Social discovery tool News.me helps you find relevant and interesting news based on what your friends are sharing on Twitter. We all get slammed with a river of links when checking our Twitter streams, so the tool has been extremely helpful to parse out the best of the best.
Today, the company launched a tool that lets you surf the web and instantly see what you should check out and read on the site you’re on. Instead of waiting to be told that something is relevant when using News.me, the new Exposé bookmarklet will let you click a simple button when visiting your favorite news site and immediately tell you which stories to read based on what your friends have read.
Here’s what News.me had to say about the feature:
Front page editors at major publishers like the New York Times and the New Yorker are masters at laying out content on their homepages, and the recommendations implicit in that layout are incredibly valuable. But more and more, we’re learning that recommendations from our friends can be just as useful.

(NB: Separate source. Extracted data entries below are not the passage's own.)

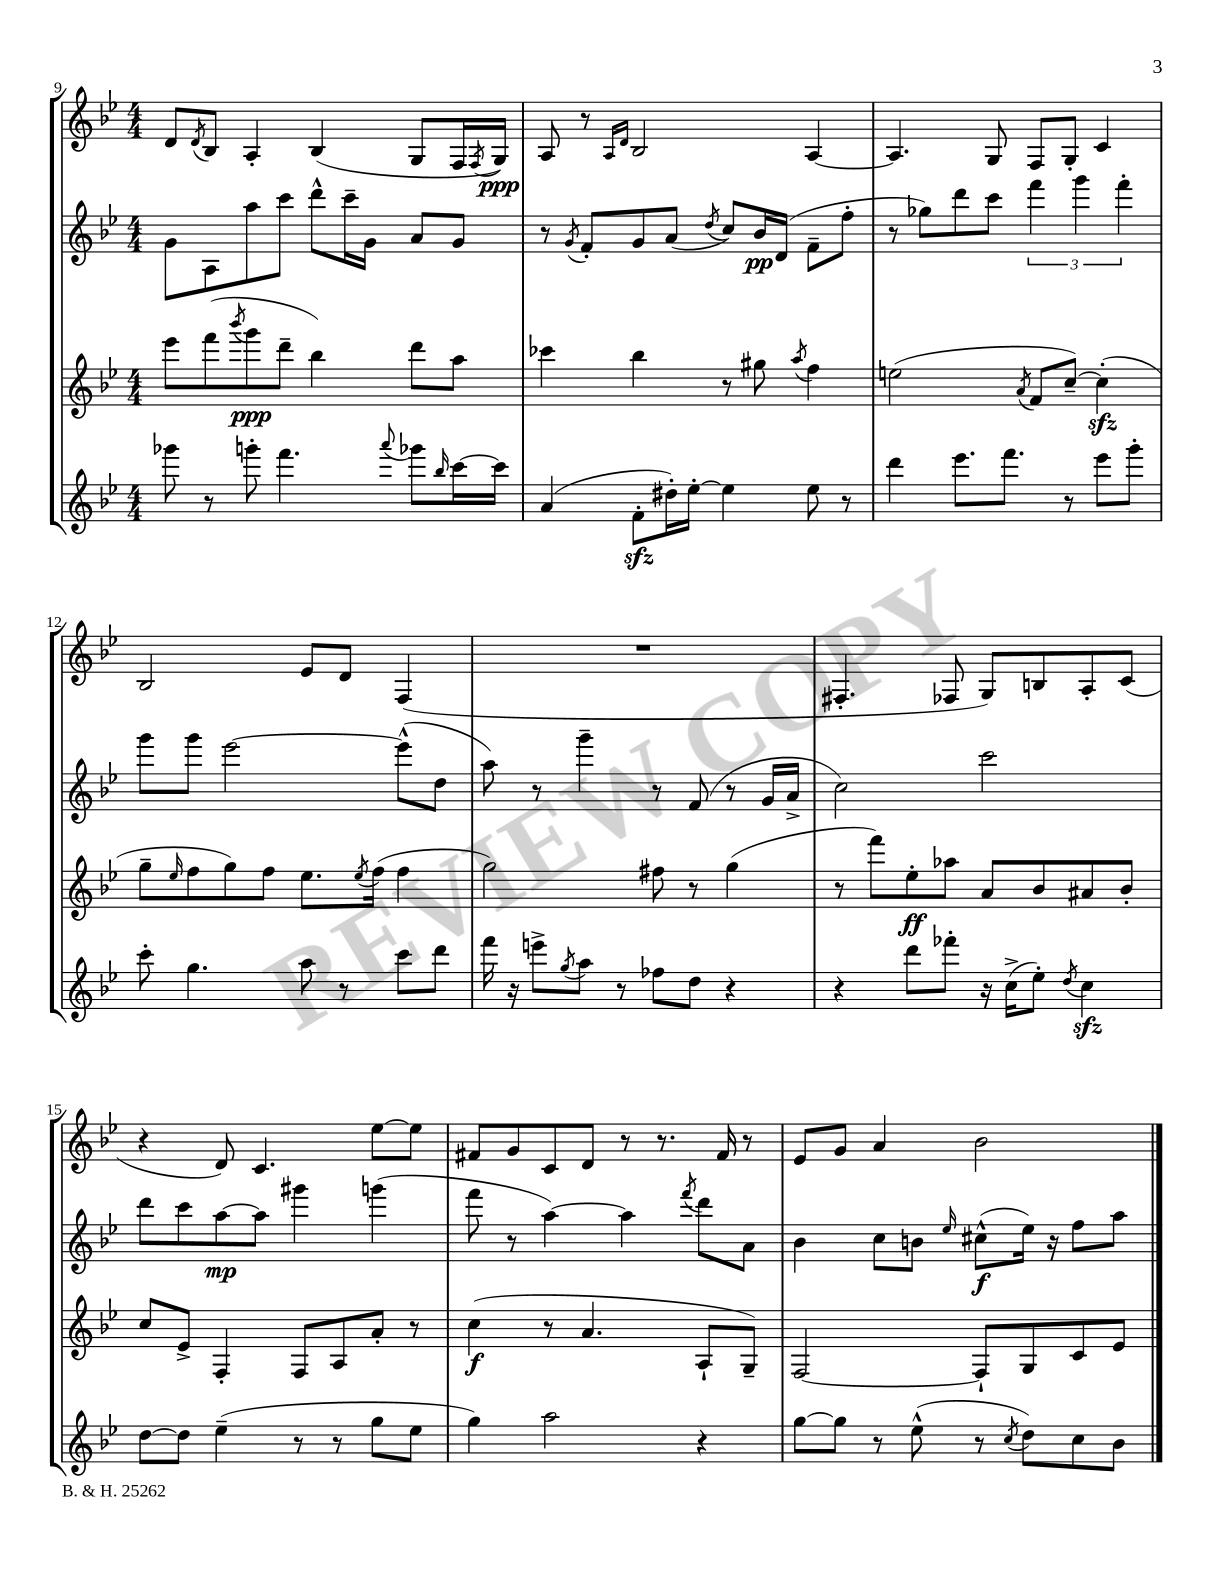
<<
\new StaffGroup <<
\new Staff = "s0" {
    \clef treble \key bes \major \numericTimeSignature \time 4/4
    d'8 \acciaccatura { d'8 } bes8 a4-. bes4( g8 f16 \acciaccatura { f8 } g16\ppp) |
    a8 r8 \grace { a16 d'16 } bes2 a4~ |
    a4. g8 f8 g8-. c'4 |
    bes2 ees'8 d'8 f4( |
    R1 |
    fis4.-. fes8 g8) b8 a8-. c'8( |
    r4 d'8) c'4. ees''8~ ees''8 |
    fis'8 g'8 c'8 d'8 r8 r8. fis'16 r8 |
    ees'8 g'8 a'4 bes'2 \bar "|." |
}
\new Staff = "s1" {
    \clef treble \key bes \major \numericTimeSignature \time 4/4
    g'8 a8 a''8 c'''8 d'''8-^ c'''16-- g'16 a'8 g'8 |
    r8 \acciaccatura { g'8 } f'8-. g'8 a'8( \acciaccatura { d''8 } c''8) bes'16\pp d'16( f'8-- f''8-. |
    r8 ges''8) d'''8 c'''8 \tuplet 3/2 { f'''4 g'''4 f'''4-. } |
    g'''8 g'''8 ees'''2~ ees'''8-^( d''8 |
    a''8) r8 g'''4-- r8 f'8( r8 g'16 a'16-> |
    c''2) c'''2 |
    d'''8 c'''8 a''8~\mp a''8 gis'''4 g'''4( |
    f'''8 r8 a''4~) a''4 \acciaccatura { f'''8 } d'''8 a'8 |
    bes'4 c''8 b'8 \grace { ees''16 } cis''8-^\f( ees''16) r16 f''8 a''8 \bar "|." |
}
\new Staff = "s2" {
    \clef treble \key bes \major \numericTimeSignature \time 4/4
    ees'''8 f'''8( \acciaccatura { bes'''8 } g'''8\ppp d'''8-- bes''4) d'''8 a''8 |
    ces'''4 bes''4 r8 gis''8 \acciaccatura { a''8 } f''4 |
    e''2( \acciaccatura { a'8 } f'8 c''8~--) c''4-.\sfz( |
    g''8-- \grace { ees''16 } f''8 g''8) f''8 ees''8. \acciaccatura { ees''8 } f''16( f''4 |
    g''2) fis''8 r8 g''4( |
    r8 f'''8) ees''8-.\ff aes''8 a'8 bes'8 ais'8 bes'8-. |
    c''8 ees'8-> f4-. f8 a8 a'8-. r8 |
    c''4\f( r8 a'4. a8-! g8--) |
    f2~ f8-! g8 c'8 ees'8 \bar "|." |
}
\new Staff = "s3" {
    \clef treble \key bes \major \numericTimeSignature \time 4/4
    ges'''8 r8 g'''8-. f'''4. \appoggiatura { a'''8 } ges'''8 \grace { bes''16 } c'''16~ c'''16 |
    a'4( f'8-.\sfz dis''16-.) ees''16~-. ees''4 ees''8 r8 |
    d'''4 ees'''8. f'''8. r8 ees'''8 g'''8-. |
    c'''8-. g''4. a''8 r8 c'''8 d'''8 |
    f'''16 r16 e'''8-> \acciaccatura { g''8 } a''8 r8 fes''8 d''8 r4 |
    r4 d'''8 fes'''8-. r16 c''16->( ees''8-.) \acciaccatura { d''8 } c''4\sfz |
    d''8~ d''8 ees''4--( r8 r8 g''8 ees''8 |
    g''4) a''2 r4 |
    g''8~ g''8 r8 ees''8-^( r8 \acciaccatura { c''8 } d''8) c''8 bes'8 \bar "|." |
}
>>
>>
\layout { \context { \Score currentBarNumber = #9 } }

So one afternoon* we decided to see what these homepages would look like if our friends were in charge…
Here’s how it works: Visit any website, click News.me Exposé in your browser’s bookmarks bar, and we’ll help you find the articles from that website that your friends think you should read. Visit our new Tools page to install it.
Once you drag the bookmmarklet to your browser, you can go about surfing the web as you usually would. Once I visited a site like the NYT Bits blog, I clicked the button and here’s what it showed me:
Instead of having to dig through the site myself, it told me that my friend had already shared one of the site’s stories on Twitter. That way I can jump right to it and don’t need to be using the actual News.me service at the time.
It’s a really handy tool especially when you’re visiting a new site or blog and aren’t sure where to start with it, or whether it’s worth reading at all.